Amoroso Krizia, Beckman James A, Zhu Jiaqi, Chiapparelli Erika, Guven Ali E, Shue Jennifer, Sama Andrew A, Girardi Federico P, Cammisa Frank P, Hughes Alexander P, Soffin Ellen M
Department of Anesthesiology, Critical Care and Pain Management, Hospital for Special Surgery, New York, NY, USA.
Orthopedic Surgery, Spine Care Institute, Hospital for Special Surgery, New York, NY, USA.
J Pain Res. 2024 Nov 27;17:4023-4031. doi: 10.2147/JPR.S483144. eCollection 2024.
To evaluate the impact of bilateral ultrasound-guided erector spinae plane blocks (ESPBs) on pain and opioid-related outcomes in a surgical population with chronic pain.

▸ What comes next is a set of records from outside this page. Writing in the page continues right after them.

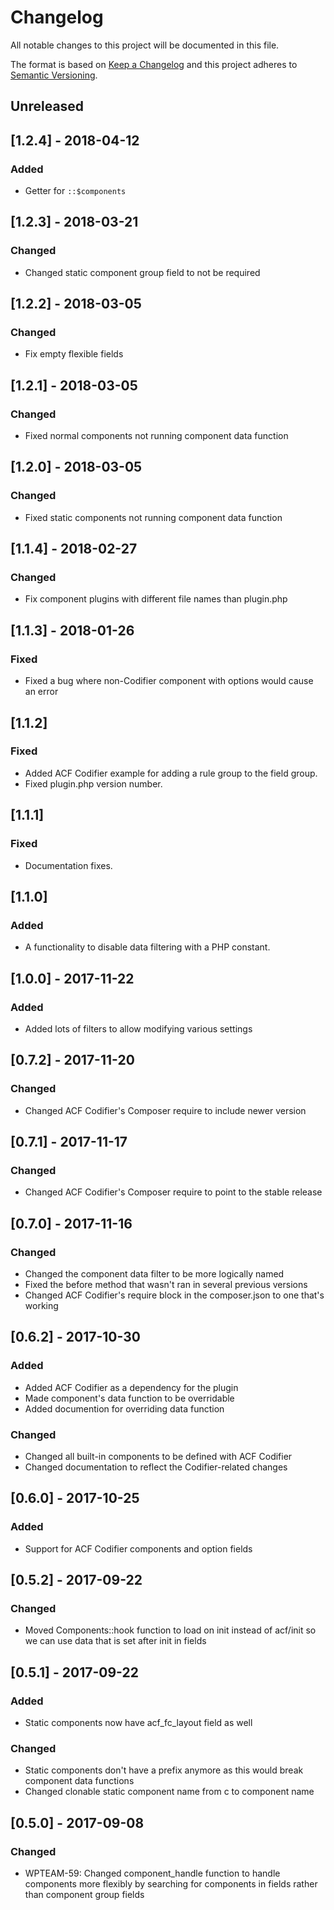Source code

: # Changelog
All notable changes to this project will be documented in this file.

The format is based on [Keep a Changelog](http://keepachangelog.com/en/1.0.0/)
and this project adheres to [Semantic Versioning](http://semver.org/spec/v2.0.0.html).

## Unreleased

## [1.2.4] - 2018-04-12

### Added
- Getter for `::$components`

## [1.2.3] - 2018-03-21

### Changed
- Changed static component group field to not be required

## [1.2.2] - 2018-03-05

### Changed
- Fix empty flexible fields

## [1.2.1] - 2018-03-05

### Changed
- Fixed normal components not running component data function

## [1.2.0] - 2018-03-05

### Changed
- Fixed static components not running component data function

## [1.1.4] - 2018-02-27

### Changed
- Fix component plugins with different file names than plugin.php

## [1.1.3] - 2018-01-26

### Fixed
- Fixed a bug where non-Codifier component with options would cause an error

## [1.1.2]

### Fixed

- Added ACF Codifier example for adding a rule group to the field group.
- Fixed plugin.php version number.

## [1.1.1]

### Fixed

- Documentation fixes.

## [1.1.0]

### Added

- A functionality to disable data filtering with a PHP constant.

## [1.0.0] - 2017-11-22

### Added
- Added lots of filters to allow modifying various settings

## [0.7.2] - 2017-11-20

### Changed
- Changed ACF Codifier's Composer require to include newer version

## [0.7.1] - 2017-11-17

### Changed
- Changed ACF Codifier's Composer require to point to the stable release

## [0.7.0] - 2017-11-16

### Changed
- Changed the component data filter to be more logically named
- Fixed the before method that wasn't ran in several previous versions
- Changed ACF Codifier's require block in the composer.json to one that's working

## [0.6.2] - 2017-10-30

### Added
- Added ACF Codifier as a dependency for the plugin
- Made component's data function to be overridable
- Added documention for overriding data function

### Changed
- Changed all built-in components to be defined with ACF Codifier
- Changed documentation to reflect the Codifier-related changes

## [0.6.0] - 2017-10-25

### Added
- Support for ACF Codifier components and option fields

## [0.5.2] - 2017-09-22

### Changed
- Moved Components::hook function to load on init instead of acf/init so we can use data that is set after init in fields

## [0.5.1] - 2017-09-22

### Added
- Static components now have acf_fc_layout field as well

### Changed
- Static components don't have a prefix anymore as this would break component data functions
- Changed clonable static component name from c to component name


## [0.5.0] - 2017-09-08

### Changed
- WPTEAM-59: Changed component_handle function to handle components more flexibly by searching for components in fields rather than component group fields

A retrospective, observational cohort study. Clinical data were extracted from the electronic medical records of patients who underwent lumbar fusion (February 2018 - July 2020). Eligible patients had a confirmed history/diagnosis of chronic pain starting >3 months before surgery and received either bilateral ESPBs or no ESPBs. Patients were matched on demographic variables (sex, age, race, BMI, ASA Classification, and preoperative opioid use) in a 1:1 ratio. The primary outcome was median opioid consumption (morphine equivalent dose, MED) 24 hours post-surgery (hydromorphone iv-PCA and oral). Secondary outcomes included Numeric Rating Scale (NRS) pain scores, opioid consumption up to 48 hours post-surgery, and hospital length of stay (LOS). Group differences were analyzed using bivariable and multivariable regression.
Of 72 patients, 36 received ultrasound-guided ESPBs and 36 did not. Baseline demographics showed no significant differences. On bivariable analysis, ESPBs were associated with significantly lower 24-hour opioid consumption (79 mg MED vs 116 mg MED, p=0.024) and shorter LOS (82 hours, 95% CI 51-106 vs 126 hours, 95% CI 101-167, p<0.001). No significant differences in NRS pain scores were found up to 48 hours post-surgery. Multivariable analysis confirmed significant reductions in 24-hour opioid consumption (-44, 95% CI -1.06 - -87.55, p=0.044), IV-PCA use (-22, 95% CI -1.59 - -56.77, p=0.038), and LOS (-38, 95% CI -10.074 - -66.22, p=0.008) in the ESPB group without differences in NRS pain scores.
ESPBs were associated with statistically and clinically significant reductions in 24-hour opioid consumption and LOS, without differences in NRS pain scores after spinal fusion in a chronic pain surgical cohort. Given these effects, patients with chronic pain may disproportionately benefit from ESPBs for spine surgery.
评估双侧超声引导下竖脊肌平面阻滞(ESPBs)对慢性疼痛手术患者疼痛及阿片类药物相关结局的影响。
一项回顾性观察性队列研究。临床数据从接受腰椎融合术患者(2018年2月至2020年7月)的电子病历中提取。符合条件的患者有确诊的慢性疼痛病史/诊断,疼痛始于手术前3个月以上,且接受了双侧ESPBs或未接受ESPBs。患者按人口统计学变量(性别、年龄、种族、体重指数、美国麻醉医师协会分级和术前阿片类药物使用情况)以1:1的比例进行匹配。主要结局是术后24小时的阿片类药物消耗量中位数(吗啡当量剂量,MED)(氢吗啡酮静脉自控镇痛和口服)。次要结局包括数字评分量表(NRS)疼痛评分、术后48小时内的阿片类药物消耗量以及住院时间(LOS)。使用双变量和多变量回归分析组间差异。
72例患者中,36例接受了超声引导下的ESPBs,36例未接受。基线人口统计学显示无显著差异。在双变量分析中,ESPBs与术后24小时阿片类药物消耗量显著降低(79毫克MED对116毫克MED,p = 0.024)和住院时间缩短相关(82小时,95%可信区间51 - 106对126小时,95%可信区间101 - 167,p < 0.001)。术后48小时内NRS疼痛评分无显著差异。多变量分析证实ESPBs组术后24小时阿片类药物消耗量显著降低(-44,95%可信区间-1.06 - -87.55,p = 0.044)、静脉自控镇痛使用减少(-22,95%可信区间-1.59 - -56.77,p = 0.038)和住院时间缩短(-38,95%可信区间-10.074 - -66.22,p = 0.008),而NRS疼痛评分无差异。
在慢性疼痛手术队列中,ESPBs与术后24小时阿片类药物消耗量和住院时间在统计学和临床上的显著降低相关,腰椎融合术后NRS疼痛评分无差异。鉴于这些效果,慢性疼痛患者可能从脊柱手术的ESPBs中获得更大益处。